Ainda não há consenso entre os entes e o governo federal sobre a forma de cobrança pelo uso do sistema. A água que começou a ser entregue, ainda em fase de testes, não é paga pelos governos regionais.
O tema deve ser levado para discussão ao conselho do PPI, composto por Bolsonaro, sete ministros e os presidentes da Caixa, do Banco do Brasil e do BNDES (Banco Nacional de Desenvolvimento Econômico e Social), este último responsável pelos estudos sobre o modelo da operação.
No encontro, Guedes vai propor que seja retirado da carteira de projetos do PPI.
Membros do governo dizem que Bolsonaro já deu aval a Guedes para fazer a proposta.
O secretário de Recursos Hídricos do Ceará, Francisco Teixeira, disse à Folha que não conhece nenhum empreendimento do tipo que seja tocado por empresas privadas.

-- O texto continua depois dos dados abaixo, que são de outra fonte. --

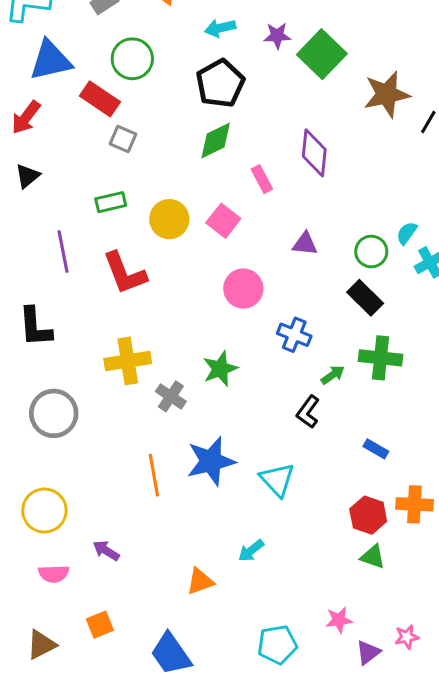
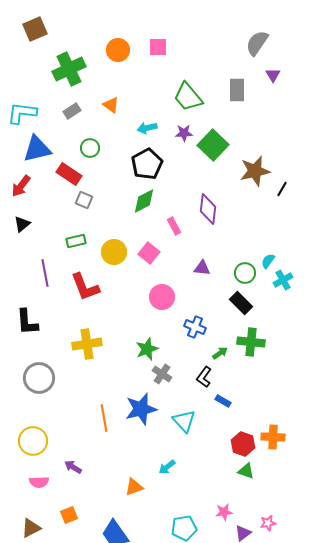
green circle: (132, 59) -> (90, 148), size x0.7
gray cross: (171, 396) -> (162, 374), moved
blue rectangle: (376, 449) -> (223, 401), moved

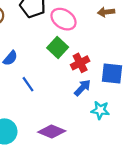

Para ele, o modelo ideal envolve controle do Estado, com integração a produtoras de energia elétrica, reduzindo o custo do empreendimento.
“A grande dificuldade do projeto é querer que se sustente pura e simplesmente com o pagamento da água”, disse.
“Todo projeto dessa envergadura no mundo associa o uso da energia elétrica com a oferta de água. O lucro da energia subsidia a oferta de água”, disse Teixeira, defendendo que uma parcela do sistema da Chesf (Companhia Hidrelétrica do São Francisco) seja integrada à transposição.
“Não conheço um projeto desse porte que a iniciativa privada gerencie, nem nas economias mais liberais. Caberia mais um organismo estatal que associasse geração de energia com venda de água”, afirmou.
Segundo o secretário, governadores dos estados envolvidos devem se reunir novamente com representantes da União nas próximas semanas para buscar um acordo sobre os pagamentos.
Na semana passada, em publicação em redes sociais após veiculação da reportagem da Folha, Bolsonaro disse que a parceria com a iniciativa privada não é uma privatização e que o governo estuda alternativa para uma operação eficiente do sistema.
Ele também afirmou que os estados deveriam ter assumido os custos de funcionamento e da manutenção da transposição, o que, segundo ele, ainda não aconteceu. Membros da equipe econômica defendem que a responsabilidade do empreendimento seja transferida aos estados, inclusive a decisão sobre eventual entrega da operação a empresas privadas.
Para auxiliares de Guedes, a concessão seria mais viável se fosse feita individualmente por cada um dos quatro estados, de forma fatiada. Para o secretário de Recursos Hídricos do Ceará, porém, a ideia não tem cabimento porque o sistema e o fluxo das águas são interligados.